La cuestión belga debe llevar a la Comunidad a precisar con claridad el hecho de que no sólo exige de sus miembros una aptitud técnica basada en el desarrollo de los aparatos de producción, sino también una aptitud ética basada en el nivel de democracia y de solidaridad. Y ésta implica la existencia de una contradicción evidente entre la voluntad de unión de los Estados sobre la base de una progresiva igualdad, fundamento de la empresa comunitaria, y la voluntad de secesión tendente a reforzar las diferencias étnicas, culturales, sociales y económicas de los diversos elementos que componen el Estado existente.

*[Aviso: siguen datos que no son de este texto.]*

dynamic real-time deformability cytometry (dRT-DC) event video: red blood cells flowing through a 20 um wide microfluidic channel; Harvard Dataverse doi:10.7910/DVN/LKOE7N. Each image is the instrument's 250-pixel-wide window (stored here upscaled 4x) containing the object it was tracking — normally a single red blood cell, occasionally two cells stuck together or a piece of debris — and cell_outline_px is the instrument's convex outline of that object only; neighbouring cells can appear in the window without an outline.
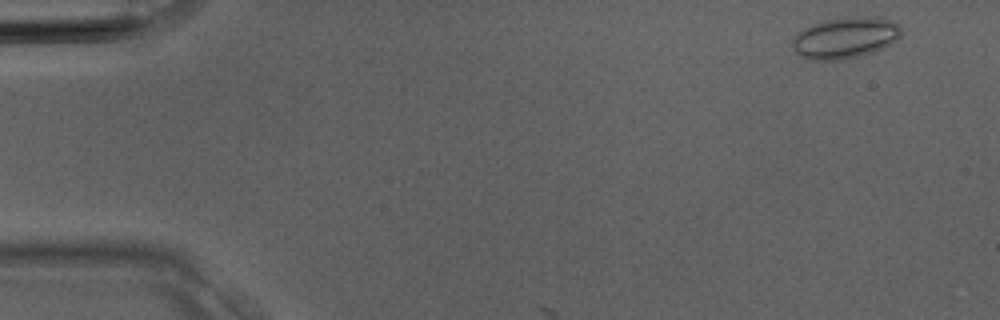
{"species": "Egyptian fruit bat (a non-hibernating species)", "species_latin": "Rousettus aegyptiacus", "temperature_condition": "room temperature", "stored_images_in_passage": 2, "camera_frame_rate_fps": 3000, "um_per_image_px": 0.085, "animal": {"sex": "male"}, "frame": {"image": 1, "passage_image": 1, "time_ms": 0.0, "image_size_px": [1000, 320], "cell_outline_px": [[900, 36], [896, 40], [884, 48], [872, 52], [856, 56], [836, 60], [808, 60], [800, 56], [792, 48], [792, 40], [804, 28], [812, 24], [824, 20], [872, 16], [876, 16], [892, 20], [900, 24]], "centroid_in_image_um": [71.85, 3.21], "position_along_channel_um": 13.1, "area_um2": 25.95}}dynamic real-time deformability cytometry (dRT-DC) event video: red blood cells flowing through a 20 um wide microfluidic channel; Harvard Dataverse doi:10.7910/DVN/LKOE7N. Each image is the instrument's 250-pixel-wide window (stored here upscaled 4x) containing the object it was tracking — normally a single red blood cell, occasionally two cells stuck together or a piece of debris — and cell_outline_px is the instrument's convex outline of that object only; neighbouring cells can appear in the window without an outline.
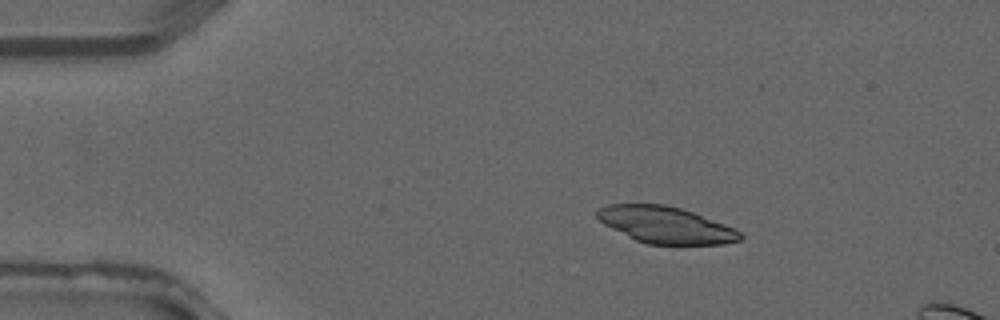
{"species": "common noctule bat (a hibernating species)", "species_latin": "Nyctalus noctula", "temperature_condition": "warm", "stored_images_in_passage": 3, "segment_of_instrument_passage": [1, 2], "camera_frame_rate_fps": 3000, "um_per_image_px": 0.085, "animal": {"sex": "male", "forearm_length_mm": 52.5}, "frame": {"image": 1, "passage_image": 1, "time_ms": 0.0, "image_size_px": [1000, 320], "cell_outline_px": [[744, 236], [740, 240], [724, 244], [648, 244], [636, 240], [604, 224], [596, 216], [596, 212], [600, 208], [608, 204], [664, 204], [680, 208], [692, 212], [736, 228]], "centroid_in_image_um": [56.61, 19.12], "position_along_channel_um": 28.4, "area_um2": 30.29}}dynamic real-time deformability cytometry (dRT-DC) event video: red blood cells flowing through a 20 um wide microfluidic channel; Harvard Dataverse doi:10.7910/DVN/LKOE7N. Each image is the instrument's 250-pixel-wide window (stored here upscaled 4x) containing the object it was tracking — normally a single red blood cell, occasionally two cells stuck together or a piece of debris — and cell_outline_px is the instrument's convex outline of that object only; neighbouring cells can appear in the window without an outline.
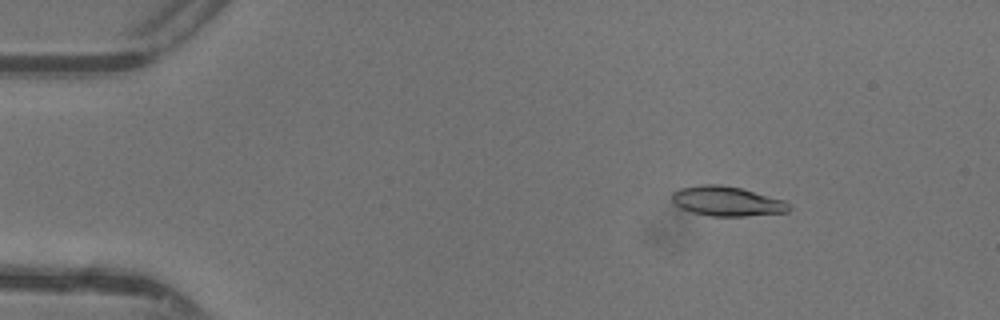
{"species": "common noctule bat (a hibernating species)", "species_latin": "Nyctalus noctula", "temperature_condition": "warm", "stored_images_in_passage": 8, "camera_frame_rate_fps": 3000, "um_per_image_px": 0.085, "animal": {"sex": "female"}, "frame": {"image": 1, "passage_image": 1, "time_ms": 0.0, "image_size_px": [1000, 320], "cell_outline_px": [[792, 208], [788, 212], [744, 216], [712, 216], [692, 212], [680, 208], [672, 200], [672, 192], [680, 188], [700, 184], [720, 184], [740, 188], [784, 200]], "centroid_in_image_um": [61.78, 17.1], "position_along_channel_um": 23.2, "area_um2": 20.17}}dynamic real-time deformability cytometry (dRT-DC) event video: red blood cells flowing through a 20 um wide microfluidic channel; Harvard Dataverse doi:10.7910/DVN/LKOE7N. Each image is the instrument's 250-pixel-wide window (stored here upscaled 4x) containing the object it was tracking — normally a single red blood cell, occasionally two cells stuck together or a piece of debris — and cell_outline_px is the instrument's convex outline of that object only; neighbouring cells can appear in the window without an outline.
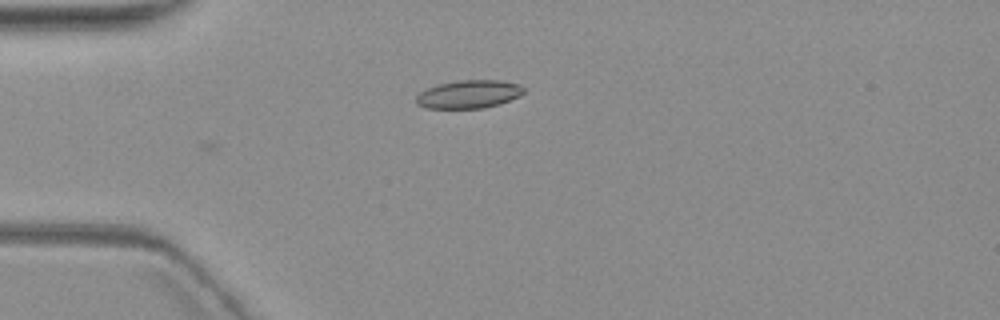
{"species": "common noctule bat (a hibernating species)", "species_latin": "Nyctalus noctula", "temperature_condition": "warm", "stored_images_in_passage": 2, "camera_frame_rate_fps": 3000, "um_per_image_px": 0.085, "animal": {"sex": "female", "body_mass_g": 19.3, "forearm_length_mm": 54.1}, "frame": {"image": 1, "passage_image": 1, "time_ms": 0.0, "image_size_px": [1000, 320], "cell_outline_px": [[524, 92], [500, 104], [484, 108], [424, 108], [416, 104], [416, 96], [420, 92], [428, 88], [440, 84], [460, 80], [500, 80], [520, 84], [524, 88]], "centroid_in_image_um": [39.83, 8.01], "position_along_channel_um": 45.2, "area_um2": 17.51}}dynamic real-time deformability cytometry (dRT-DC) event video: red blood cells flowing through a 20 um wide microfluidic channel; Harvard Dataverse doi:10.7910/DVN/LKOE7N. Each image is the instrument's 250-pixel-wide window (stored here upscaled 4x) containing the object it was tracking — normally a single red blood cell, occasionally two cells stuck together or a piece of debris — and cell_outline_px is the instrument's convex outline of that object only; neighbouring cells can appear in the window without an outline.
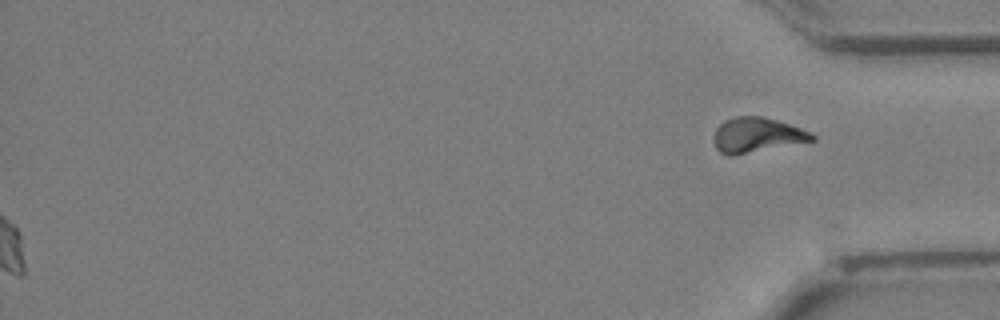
{"species": "Egyptian fruit bat (a non-hibernating species)", "species_latin": "Rousettus aegyptiacus", "temperature_condition": "cold", "stored_images_in_passage": 37, "segment_of_instrument_passage": [2, 2], "camera_frame_rate_fps": 3000, "um_per_image_px": 0.085, "animal": {"sex": "female"}, "frame": {"image": 1, "passage_image": 37, "time_ms": 12.0, "image_size_px": [1000, 320], "cell_outline_px": [[816, 140], [732, 156], [728, 156], [720, 152], [716, 148], [716, 128], [724, 120], [736, 116], [764, 116], [812, 132], [816, 136]], "centroid_in_image_um": [64.37, 11.48], "position_along_channel_um": 370.8, "area_um2": 19.83}}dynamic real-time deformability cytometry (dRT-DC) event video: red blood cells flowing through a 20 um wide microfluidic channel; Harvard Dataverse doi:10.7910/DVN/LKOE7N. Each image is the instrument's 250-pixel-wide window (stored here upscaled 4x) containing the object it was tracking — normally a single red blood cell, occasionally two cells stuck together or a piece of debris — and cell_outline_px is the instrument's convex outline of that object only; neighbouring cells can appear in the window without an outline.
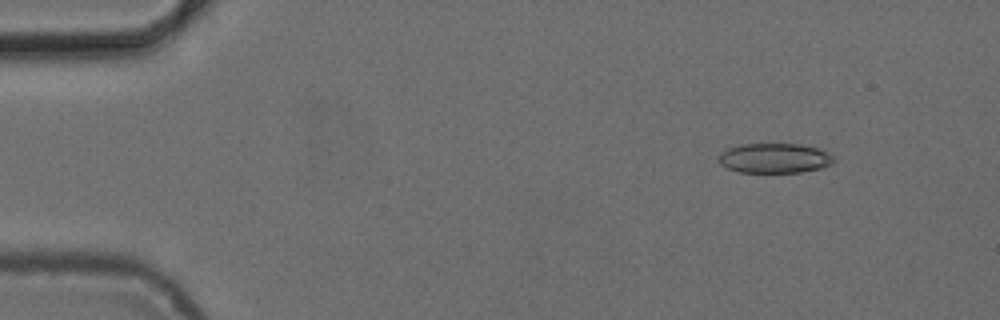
{"species": "common noctule bat (a hibernating species)", "species_latin": "Nyctalus noctula", "temperature_condition": "cold", "stored_images_in_passage": 4, "camera_frame_rate_fps": 3000, "um_per_image_px": 0.085, "animal": {"sex": "female", "body_mass_g": 24.6, "forearm_length_mm": 56.2}, "frame": {"image": 1, "passage_image": 2, "time_ms": 1.333, "image_size_px": [1000, 320], "cell_outline_px": [[836, 160], [832, 164], [820, 168], [800, 172], [740, 172], [728, 168], [720, 164], [720, 152], [728, 148], [744, 144], [800, 144], [820, 148], [828, 152]], "centroid_in_image_um": [65.88, 13.44], "position_along_channel_um": 19.1, "area_um2": 19.94}}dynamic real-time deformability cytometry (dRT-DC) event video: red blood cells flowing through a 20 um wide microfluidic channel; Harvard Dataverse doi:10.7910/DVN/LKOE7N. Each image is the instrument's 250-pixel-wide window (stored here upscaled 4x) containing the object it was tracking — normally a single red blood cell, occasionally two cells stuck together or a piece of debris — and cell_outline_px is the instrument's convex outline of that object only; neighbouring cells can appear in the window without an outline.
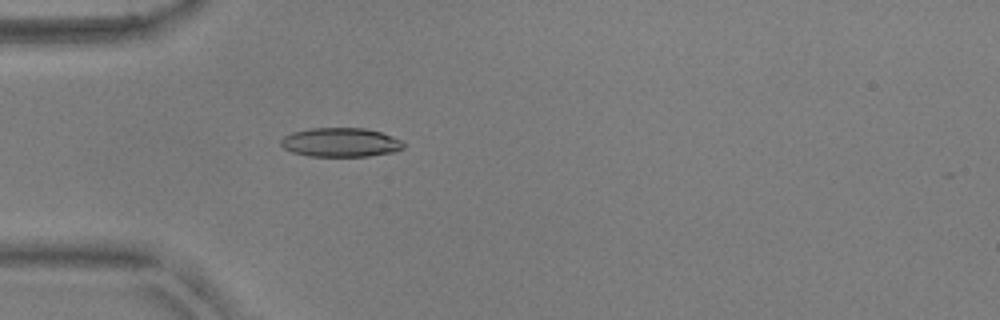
{"species": "common noctule bat (a hibernating species)", "species_latin": "Nyctalus noctula", "temperature_condition": "warm", "stored_images_in_passage": 49, "camera_frame_rate_fps": 3000, "um_per_image_px": 0.085, "animal": {"sex": "male", "body_mass_g": 17.9, "forearm_length_mm": 54.2}, "frame": {"image": 1, "passage_image": 12, "time_ms": 3.667, "image_size_px": [1000, 320], "cell_outline_px": [[404, 148], [396, 152], [368, 156], [308, 156], [292, 152], [284, 148], [280, 144], [280, 140], [284, 136], [292, 132], [308, 128], [364, 128], [380, 132], [404, 140]], "centroid_in_image_um": [28.97, 12.1], "position_along_channel_um": 56.0, "area_um2": 20.98}}
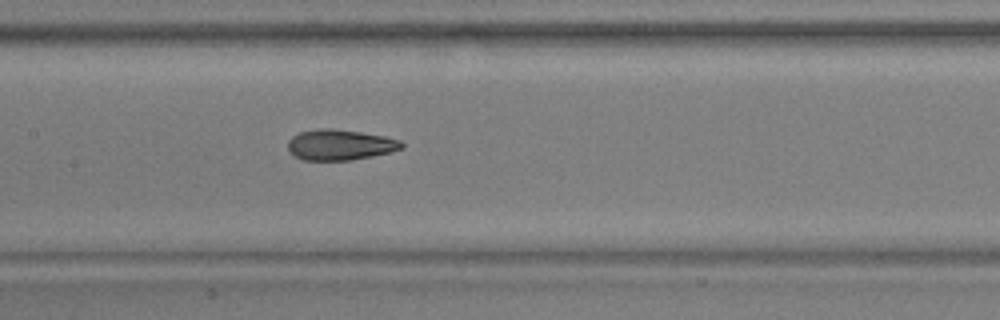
{"frame": {"image": 2, "passage_image": 22, "time_ms": 7.0, "image_size_px": [1000, 320], "cell_outline_px": [[404, 148], [372, 156], [352, 160], [304, 160], [288, 152], [288, 140], [292, 136], [300, 132], [320, 128], [332, 128], [360, 132], [384, 136], [400, 140], [404, 144]], "centroid_in_image_um": [28.88, 12.3], "position_along_channel_um": 178.5, "area_um2": 20.29}}
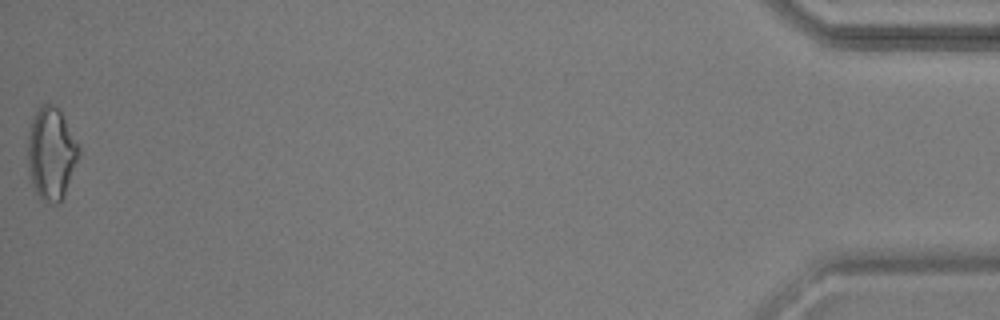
{"frame": {"image": 3, "passage_image": 49, "time_ms": 16.0, "image_size_px": [1000, 320], "cell_outline_px": [[80, 156], [64, 196], [56, 204], [44, 204], [40, 200], [32, 184], [28, 164], [28, 136], [32, 120], [40, 104], [48, 100], [60, 112], [80, 148]], "centroid_in_image_um": [4.35, 13.08], "position_along_channel_um": 430.8, "area_um2": 27.51}, "authors_computed_cell_mechanics": {"area_um2": 20.808, "velocity_mm_per_s": 3.8323, "shape_relaxation_time_tau1_ms": 4.8107, "shape_relaxation_time_tau2_ms": 2.1152, "deformation_change_tau1": 0.1542, "deformation_change_tau2": 0.0952}}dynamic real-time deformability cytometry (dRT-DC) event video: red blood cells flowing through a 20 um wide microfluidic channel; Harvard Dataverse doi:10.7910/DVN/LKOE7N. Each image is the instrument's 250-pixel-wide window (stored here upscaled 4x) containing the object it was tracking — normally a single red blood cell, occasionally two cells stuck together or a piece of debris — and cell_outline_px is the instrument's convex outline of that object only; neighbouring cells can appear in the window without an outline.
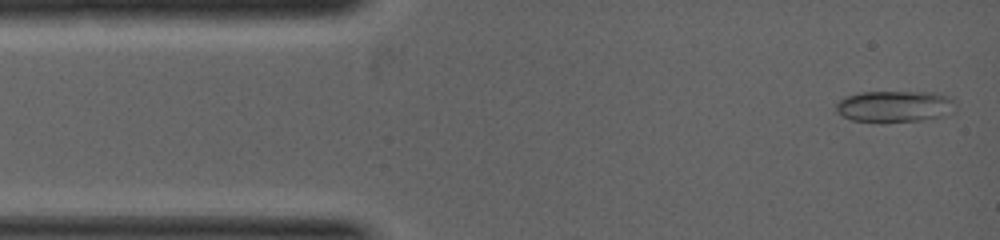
{"species": "common noctule bat (a hibernating species)", "species_latin": "Nyctalus noctula", "temperature_condition": "warm", "stored_images_in_passage": 9, "camera_frame_rate_fps": 5000, "um_per_image_px": 0.085, "animal": {"sex": "female", "body_mass_g": 19.0, "forearm_length_mm": 53.3}, "frame": {"image": 1, "passage_image": 1, "time_ms": 0.0, "image_size_px": [1000, 240], "cell_outline_px": [[952, 100], [940, 116], [920, 120], [852, 120], [836, 112], [836, 104], [844, 96], [860, 92], [936, 92]], "centroid_in_image_um": [75.86, 8.99], "position_along_channel_um": 9.1, "area_um2": 20.52}}
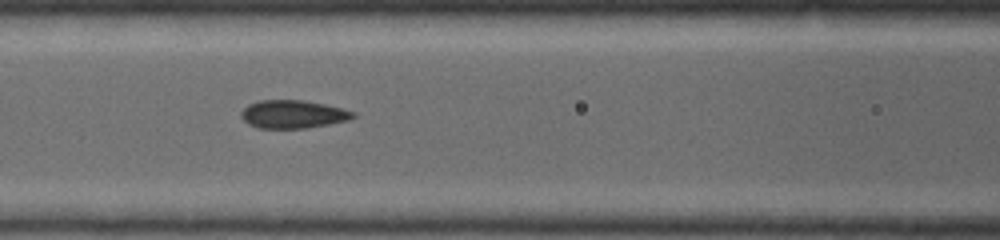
{"frame": {"image": 2, "passage_image": 7, "time_ms": 2.6, "image_size_px": [1000, 240], "cell_outline_px": [[356, 116], [348, 120], [328, 124], [304, 128], [260, 128], [248, 124], [240, 116], [240, 112], [248, 104], [260, 100], [304, 100], [324, 104], [356, 112]], "centroid_in_image_um": [24.88, 9.7], "position_along_channel_um": 141.7, "area_um2": 18.26}}
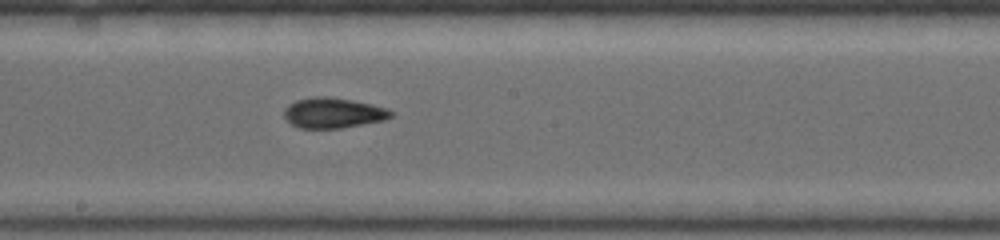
{"frame": {"image": 3, "passage_image": 9, "time_ms": 3.6, "image_size_px": [1000, 240], "cell_outline_px": [[396, 112], [392, 116], [384, 120], [340, 128], [300, 128], [292, 124], [284, 116], [284, 108], [288, 104], [296, 100], [312, 96], [328, 96], [352, 100], [372, 104], [388, 108]], "centroid_in_image_um": [28.33, 9.58], "position_along_channel_um": 219.9, "area_um2": 19.02}}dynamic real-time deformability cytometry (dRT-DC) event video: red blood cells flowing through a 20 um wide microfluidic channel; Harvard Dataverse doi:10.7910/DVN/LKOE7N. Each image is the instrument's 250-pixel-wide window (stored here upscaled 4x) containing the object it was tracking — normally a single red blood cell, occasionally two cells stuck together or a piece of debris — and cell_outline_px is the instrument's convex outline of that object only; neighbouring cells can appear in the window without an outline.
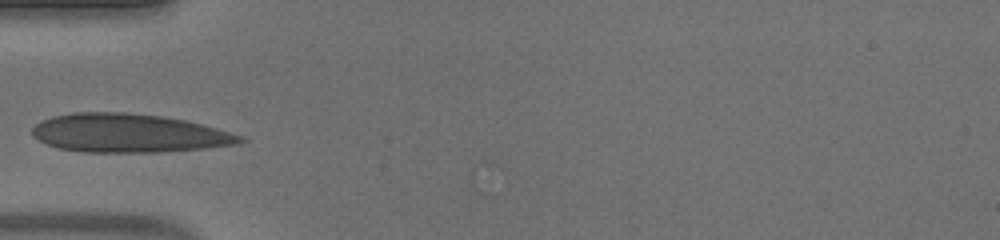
{"species": "human", "species_latin": "Homo sapiens", "temperature_condition": "warm", "stored_images_in_passage": 13, "camera_frame_rate_fps": 3000, "um_per_image_px": 0.085, "donor": {"sex": "male"}, "frame": {"image": 1, "passage_image": 1, "time_ms": 0.0, "image_size_px": [1000, 240], "cell_outline_px": [[248, 140], [240, 144], [204, 148], [156, 152], [84, 152], [60, 148], [48, 144], [32, 136], [32, 128], [36, 124], [52, 116], [72, 112], [124, 112], [164, 116], [184, 120], [216, 128], [244, 136]], "centroid_in_image_um": [10.96, 11.31], "position_along_channel_um": 74.0, "area_um2": 46.7}}
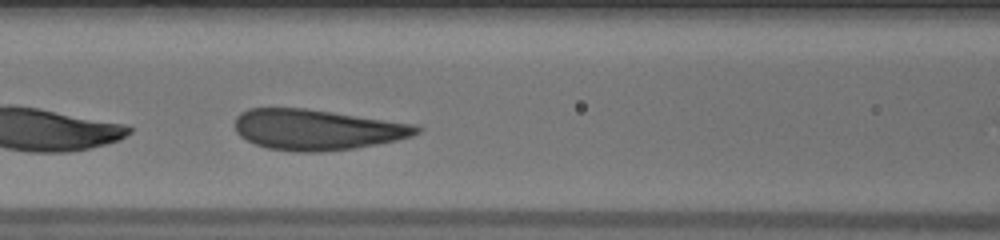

Toda secesión es anticomunitaria por naturaleza.

Ya en 1991 se había advertido sobre la consecuencia lógica de esta contradicción en un debate celebrado en Praga con parlamentarios checoslovacos que exponían el avance de la idea separatista en cada uno de los dos elementos de la federación. Se les respondió que una escisión en dos Estados, uno checo y otro eslovaco, demostraría una incapacidad de convivir que retrasaría por mucho tiempo la integración de cada uno de ellos en la Comunidad. Si esta última hubiera asumido el tema de forma oficial, no hubiera tenido lugar la ruptura del país 18 meses más tarde. ¿Tendrá esta vez la Comunidad el valor de prevenir a los belgas de que el fin de su Estado significaría que cada uno de sus sucesores tendría que sufrir una larga cuarentena antes de entrar en la CE?

Jamás sería posible una sucesión natural. Tres mini-Estados -uno flamenco, más rico y guardián celoso de sus riquezas; otro valón, empobrecido por el egoísmo del primero, y un tercero, el bruselense, que reproduciría en miniatura las divisiones de la actual Bélgica- es algo radicalmente diferente al Estado que los otros 11 miembros de la Comunidad admitieron como socio. Sólo un acuerdo unánime de los otros 11 miembros, tras una deliberación en el seno del Consejo, unido al voto favorable del Parlamento Europeo, podría permitir a los secesionistas formar parte de la Comunidad. También sería natural que la sede de la Comunidad dejara de estar en Bruselas, a menos que la ciudad y su región aceptaran convertirse en un distrito federal bajo la autoridad colectiva de los Doce.

La unidad de. Bélgica descansa, pues, en dos pilares: el rey y la Comunidad. Sería deseable que el primero logre que la segunda se enfrente a sus responsabilidades en este terreno porque el "virus separatista" diagnosticado por el primer ministro, Dehaene, tiende a extenderse por toda Europa y podría convertirse en una especie de sida si no estamos alerta cuando todavía no es virulento. Pero ¿es cierto que flamencos y valones no se soportan, como no cesan de repetir mientras afirman que van a separarse pronto?

Alberto II no debería olvidar que su ilustre antepasado, Alberto I, recibió un día una carta abierta que proclamaba: "¡Ya no hay belgas, sólo hay flamencos y valones!".

Maurice Duverger es profesor emérito de la Sorbona y diputado por Italia en el Parlamento Europeo.